Peer Support changes lives

From the desk of Rev. Andy Houltberg, CEO.


People facing mental health challenges due to trauma, substance abuse, and mental illness have difficulty maintaining housing and employment. According to SAMHSA, about 30% of people who are chronically homeless have mental health conditions, and about 50% have co-occurring substance use issues. Chronically homeless individuals are currently 19% of the homeless population. 


Decades of research have shown that Peer Support, via persons with lived experience, is an effective way to help stabilize individuals experiencing homelessness. Peer Support specialists acknowledge that everyone’s recovery is unique. These individuals serve as role models by sharing their personal recovery stories, showing that recovery is possible. They teach goal setting, problem-solving, and symptom management skills as well as working to empower others by helping them identify their own strengths, supports, resources, and skills. 

A Peer Support Specialist, or “Peer,” uses recovery-oriented tools to help their peers address challenges and build their own self-directed wellness plans. They support others in their decision-making by cultivating the abilities of their peers to make informed and independent choices. These specialists set up and sustain peer self-help and educational groups and advocate on behalf of these individuals by working to eliminate the stigma surrounding behavioral health disorders. Peers act as both a sounding board and a shoulder to lean on.

What we are doing:

At Breakthrough Episcopal Social Services, we are dedicated to helping people break through the cycle of poverty and mental illness and find hope and healing. Our mission is to help improve the quality of life for individuals in need and empower people in our community to build resilience. One of the most effective ways we achieve this is through our Peer Support program. This year we have seen an 88% retention rate in rapid rehousing due to the ongoing support people receive from their peers. One example of this success is in Deandre.

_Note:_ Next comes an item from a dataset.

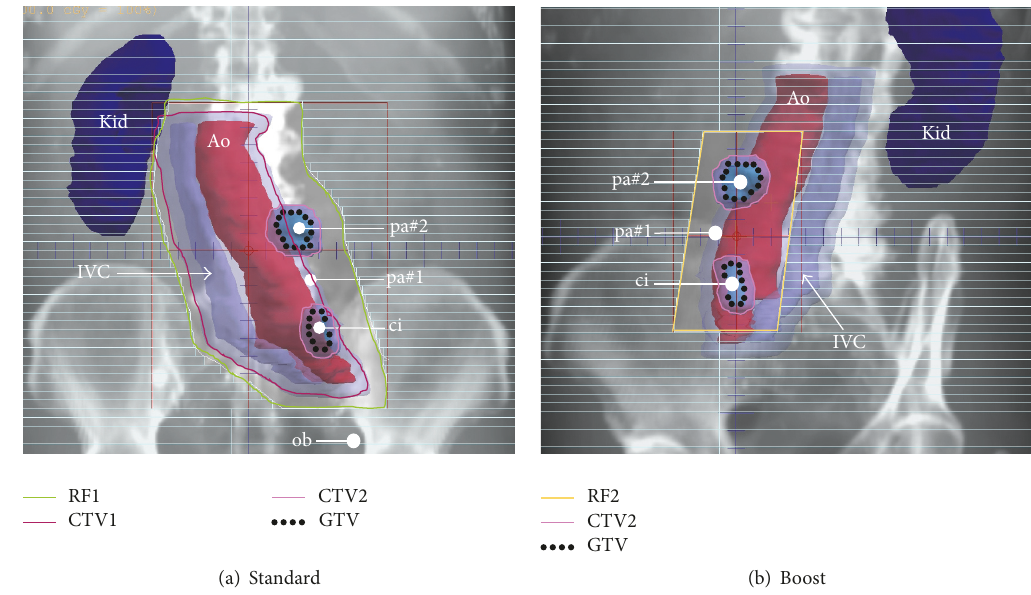
Figure 2: Irradiation conditions for the lymph nodes . (a) Frontal view of CT image reconstruction; RF1 was set based on CTV1 and 2 as standard radiation. (b) Left anterior oblique view of CT image reconstruction; RF2 was set based on CTV2 as a radiation boost. CT: computed tomography, RF: radiation field, GTV: gross tumor volume, CTV: clinical target volume, Ao: aorta, IVC: inferior vena cava, Kid: right kidney, ob: obturator lymph node, ci: left common iliac lymph node, and pa: para-aortic lymph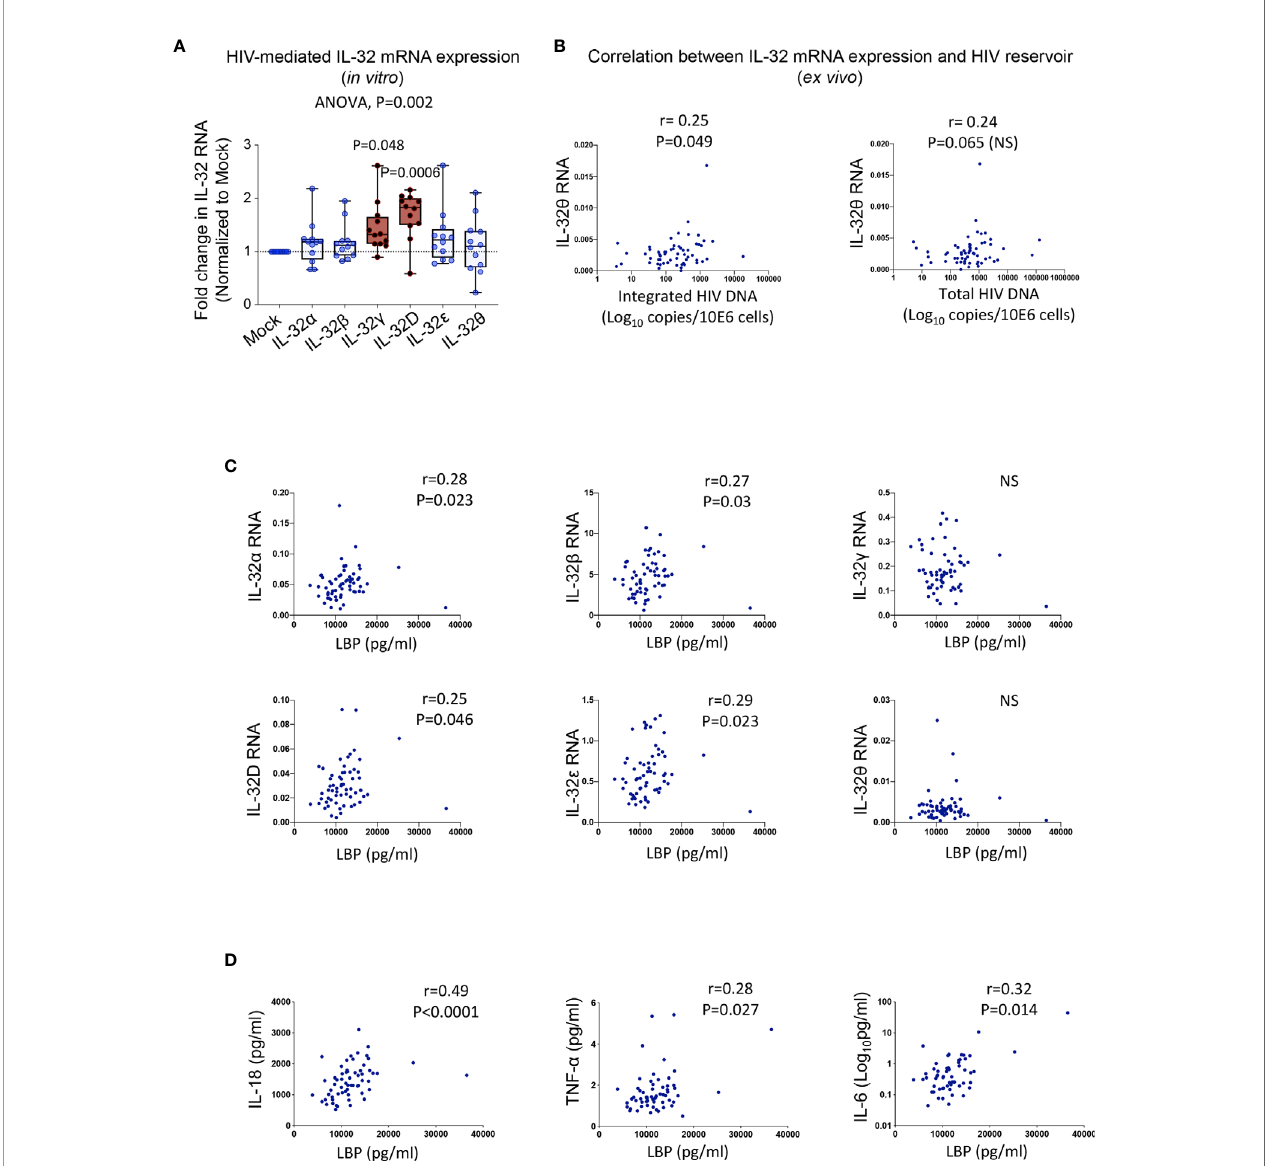
FIGURE 4 | Potential inducers of IL-32 in HIV infection. (A) Box-whiskers plot (min-max) for expression of IL-32 isoforms a , b , g , D, ϵ and q (measured by RT-qPCR and normalized to the housekeeping gene b -glucuronidase) in non-stimulated PBMCs isolated from healthy donors (n=12) and exposed to the dual tropic (X4/R5) HIV clone p89.6 for 6h. (B) Correlation between IL-32 q isoform and levels of integrated HIV DNA (left panel) and total HIV DNA (right panel) measured in primary CD4+ T-cells isolated from ART-treated HIV+ individuals with or without subclinical atherosclerosis (n=59) and expressed as Log 10 copies per million cells. (C) Correlations between plasmatic LBP levels and cell-associated IL-32 isoform RNA from n=61 HIV+ individuals. (D) Correlations between LBP and IL-18 (Left panel), TNF- a (middle panel) and IL-6 (right panel) from the same individuals as in (C) . Data analyzed with ordinary one-way ANOVA and Dunnetts ’ s multiple comparison in (A) and non-parametric Spearman correlations in (B – D) . NS, non-signi fi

Deandre suffered a Traumatic Brain Injury that stopped a successful career and eventually led to homelessness and alcoholism.Through attending our free breakfasts, Deandre met the staff at Breakthrough and shared his desire to get into housing. Once he moved into his apartment, his Peer Support specialist visited him weekly. It quickly became apparent that his vulnerability was a challenge for the apartment’s downtown location, and the landlord was concerned about predatory guests staying there. 

The Peer worked closely with the landlord and Deandre. Unfortunately, there was no way of preventing these predatory guests because unless Deandre had staff right beside him, he did not have the ability to stop people from moving in. 

After a few months of working intensely with Deandre, his landlord asked that he move out. However, due to the work of his Peer, the landlord decided not to evict Deandre. Eviction would have made finding a new apartment much more difficult, so this was a great success. 

Breakthrough assisted him in moving out and worked in collaboration with his sobriety supports to find a new apartment that was away from downtown. The Peer Support Specialist continued to work with Deandre in his new location, helping him get acclimated to the new neighborhood and build up resources. 

While he has had some challenges in his new place since moving in, his Peer has helped him in establishing a new routine, and Deandre’s journey to sobriety is underway.

This is just one example of the crucial work done by Peer Support Specialists. They are skilled and caring individuals whom we are grateful to have working with us as part of our programming.